== WHAT YOU WILL DO ==
Nothing should change. Output the data exactly.

== Segment start ==

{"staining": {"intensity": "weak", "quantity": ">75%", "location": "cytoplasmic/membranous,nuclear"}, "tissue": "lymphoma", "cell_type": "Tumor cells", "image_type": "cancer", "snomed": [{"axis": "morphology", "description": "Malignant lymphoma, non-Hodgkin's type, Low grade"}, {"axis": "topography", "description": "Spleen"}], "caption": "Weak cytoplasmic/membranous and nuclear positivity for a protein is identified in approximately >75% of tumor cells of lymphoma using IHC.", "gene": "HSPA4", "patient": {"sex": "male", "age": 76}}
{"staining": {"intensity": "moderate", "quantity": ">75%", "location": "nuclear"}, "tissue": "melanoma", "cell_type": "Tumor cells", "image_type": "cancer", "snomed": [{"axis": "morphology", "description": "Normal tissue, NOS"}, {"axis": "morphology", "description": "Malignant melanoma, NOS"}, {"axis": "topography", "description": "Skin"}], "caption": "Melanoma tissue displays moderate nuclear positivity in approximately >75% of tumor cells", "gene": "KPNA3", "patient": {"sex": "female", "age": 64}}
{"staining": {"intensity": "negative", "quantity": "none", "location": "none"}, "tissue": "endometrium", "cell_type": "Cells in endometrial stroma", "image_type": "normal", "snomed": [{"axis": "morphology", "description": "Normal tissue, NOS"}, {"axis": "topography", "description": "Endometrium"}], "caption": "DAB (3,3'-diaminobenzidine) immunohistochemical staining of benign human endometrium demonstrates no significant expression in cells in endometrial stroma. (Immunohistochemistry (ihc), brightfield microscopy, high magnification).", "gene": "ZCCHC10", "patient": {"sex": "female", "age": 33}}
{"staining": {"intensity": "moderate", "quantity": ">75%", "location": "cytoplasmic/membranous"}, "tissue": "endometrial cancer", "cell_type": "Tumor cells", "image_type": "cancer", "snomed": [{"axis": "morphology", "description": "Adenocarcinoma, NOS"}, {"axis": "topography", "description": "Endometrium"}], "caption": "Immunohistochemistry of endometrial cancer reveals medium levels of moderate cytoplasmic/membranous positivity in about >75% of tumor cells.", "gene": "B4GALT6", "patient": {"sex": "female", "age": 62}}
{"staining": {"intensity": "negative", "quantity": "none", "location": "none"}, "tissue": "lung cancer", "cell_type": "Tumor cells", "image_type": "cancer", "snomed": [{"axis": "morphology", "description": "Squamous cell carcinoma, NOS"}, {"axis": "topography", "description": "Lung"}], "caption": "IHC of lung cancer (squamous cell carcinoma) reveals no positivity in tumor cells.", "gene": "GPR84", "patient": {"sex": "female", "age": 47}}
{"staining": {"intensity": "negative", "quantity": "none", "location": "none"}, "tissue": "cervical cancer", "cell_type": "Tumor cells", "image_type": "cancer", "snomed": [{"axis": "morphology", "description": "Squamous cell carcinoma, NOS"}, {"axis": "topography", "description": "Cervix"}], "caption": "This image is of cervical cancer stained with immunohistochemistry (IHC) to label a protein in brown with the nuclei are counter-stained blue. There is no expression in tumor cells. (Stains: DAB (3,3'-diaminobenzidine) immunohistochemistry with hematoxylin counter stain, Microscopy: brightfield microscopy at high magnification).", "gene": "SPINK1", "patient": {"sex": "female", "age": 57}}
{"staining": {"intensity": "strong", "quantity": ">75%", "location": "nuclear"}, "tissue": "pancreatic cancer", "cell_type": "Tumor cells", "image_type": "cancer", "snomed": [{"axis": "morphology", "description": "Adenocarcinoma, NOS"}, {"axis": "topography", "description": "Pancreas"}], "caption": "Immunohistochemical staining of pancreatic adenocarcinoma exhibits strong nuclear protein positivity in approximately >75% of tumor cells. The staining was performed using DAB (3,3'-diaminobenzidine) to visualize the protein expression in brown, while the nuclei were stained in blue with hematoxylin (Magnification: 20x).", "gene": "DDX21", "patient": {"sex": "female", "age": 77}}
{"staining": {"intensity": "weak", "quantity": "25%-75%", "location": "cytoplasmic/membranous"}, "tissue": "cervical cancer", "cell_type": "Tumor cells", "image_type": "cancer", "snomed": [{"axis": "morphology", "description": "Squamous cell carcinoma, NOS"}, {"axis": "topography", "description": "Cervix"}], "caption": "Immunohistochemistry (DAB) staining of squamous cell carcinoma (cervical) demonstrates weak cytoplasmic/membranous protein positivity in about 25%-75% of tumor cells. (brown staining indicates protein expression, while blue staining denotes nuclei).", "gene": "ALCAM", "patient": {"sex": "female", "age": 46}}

== Segment end ==

== RESPONSE FOR THIS EXERCISE ==
{"staining": {"intensity": "weak", "quantity": ">75%", "location": "cytoplasmic/membranous,nuclear"}, "tissue": "lymphoma", "cell_type": "Tumor cells", "image_type": "cancer", "snomed": [{"axis": "morphology", "description": "Malignant lymphoma, non-Hodgkin's type, Low grade"}, {"axis": "topography", "description": "Spleen"}], "caption": "Weak cytoplasmic/membranous and nuclear positivity for a protein is identified in approximately >75% of tumor cells of lymphoma using IHC.", "gene": "HSPA4", "patient": {"sex": "male", "age": 76}}
{"staining": {"intensity": "moderate", "quantity": ">75%", "location": "nuclear"}, "tissue": "melanoma", "cell_type": "Tumor cells", "image_type": "cancer", "snomed": [{"axis": "morphology", "description": "Normal tissue, NOS"}, {"axis": "morphology", "description": "Malignant melanoma, NOS"}, {"axis": "topography", "description": "Skin"}], "caption": "Melanoma tissue displays moderate nuclear positivity in approximately >75% of tumor cells", "gene": "KPNA3", "patient": {"sex": "female", "age": 64}}
{"staining": {"intensity": "negative", "quantity": "none", "location": "none"}, "tissue": "endometrium", "cell_type": "Cells in endometrial stroma", "image_type": "normal", "snomed": [{"axis": "morphology", "description": "Normal tissue, NOS"}, {"axis": "topography", "description": "Endometrium"}], "caption": "DAB (3,3'-diaminobenzidine) immunohistochemical staining of benign human endometrium demonstrates no significant expression in cells in endometrial stroma. (Immunohistochemistry (ihc), brightfield microscopy, high magnification).", "gene": "ZCCHC10", "patient": {"sex": "female", "age": 33}}
{"staining": {"intensity": "moderate", "quantity": ">75%", "location": "cytoplasmic/membranous"}, "tissue": "endometrial cancer", "cell_type": "Tumor cells", "image_type": "cancer", "snomed": [{"axis": "morphology", "description": "Adenocarcinoma, NOS"}, {"axis": "topography", "description": "Endometrium"}], "caption": "Immunohistochemistry of endometrial cancer reveals medium levels of moderate cytoplasmic/membranous positivity in about >75% of tumor cells.", "gene": "B4GALT6", "patient": {"sex": "female", "age": 62}}
{"staining": {"intensity": "negative", "quantity": "none", "location": "none"}, "tissue": "lung cancer", "cell_type": "Tumor cells", "image_type": "cancer", "snomed": [{"axis": "morphology", "description": "Squamous cell carcinoma, NOS"}, {"axis": "topography", "description": "Lung"}], "caption": "IHC of lung cancer (squamous cell carcinoma) reveals no positivity in tumor cells.", "gene": "GPR84", "patient": {"sex": "female", "age": 47}}
{"staining": {"intensity": "negative", "quantity": "none", "location": "none"}, "tissue": "cervical cancer", "cell_type": "Tumor cells", "image_type": "cancer", "snomed": [{"axis": "morphology", "description": "Squamous cell carcinoma, NOS"}, {"axis": "topography", "description": "Cervix"}], "caption": "This image is of cervical cancer stained with immunohistochemistry (IHC) to label a protein in brown with the nuclei are counter-stained blue. There is no expression in tumor cells. (Stains: DAB (3,3'-diaminobenzidine) immunohistochemistry with hematoxylin counter stain, Microscopy: brightfield microscopy at high magnification).", "gene": "SPINK1", "patient": {"sex": "female", "age": 57}}
{"staining": {"intensity": "strong", "quantity": ">75%", "location": "nuclear"}, "tissue": "pancreatic cancer", "cell_type": "Tumor cells", "image_type": "cancer", "snomed": [{"axis": "morphology", "description": "Adenocarcinoma, NOS"}, {"axis": "topography", "description": "Pancreas"}], "caption": "Immunohistochemical staining of pancreatic adenocarcinoma exhibits strong nuclear protein positivity in approximately >75% of tumor cells. The staining was performed using DAB (3,3'-diaminobenzidine) to visualize the protein expression in brown, while the nuclei were stained in blue with hematoxylin (Magnification: 20x).", "gene": "DDX21", "patient": {"sex": "female", "age": 77}}
{"staining": {"intensity": "weak", "quantity": "25%-75%", "location": "cytoplasmic/membranous"}, "tissue": "cervical cancer", "cell_type": "Tumor cells", "image_type": "cancer", "snomed": [{"axis": "morphology", "description": "Squamous cell carcinoma, NOS"}, {"axis": "topography", "description": "Cervix"}], "caption": "Immunohistochemistry (DAB) staining of squamous cell carcinoma (cervical) demonstrates weak cytoplasmic/membranous protein positivity in about 25%-75% of tumor cells. (brown staining indicates protein expression, while blue staining denotes nuclei).", "gene": "ALCAM", "patient": {"sex": "female", "age": 46}}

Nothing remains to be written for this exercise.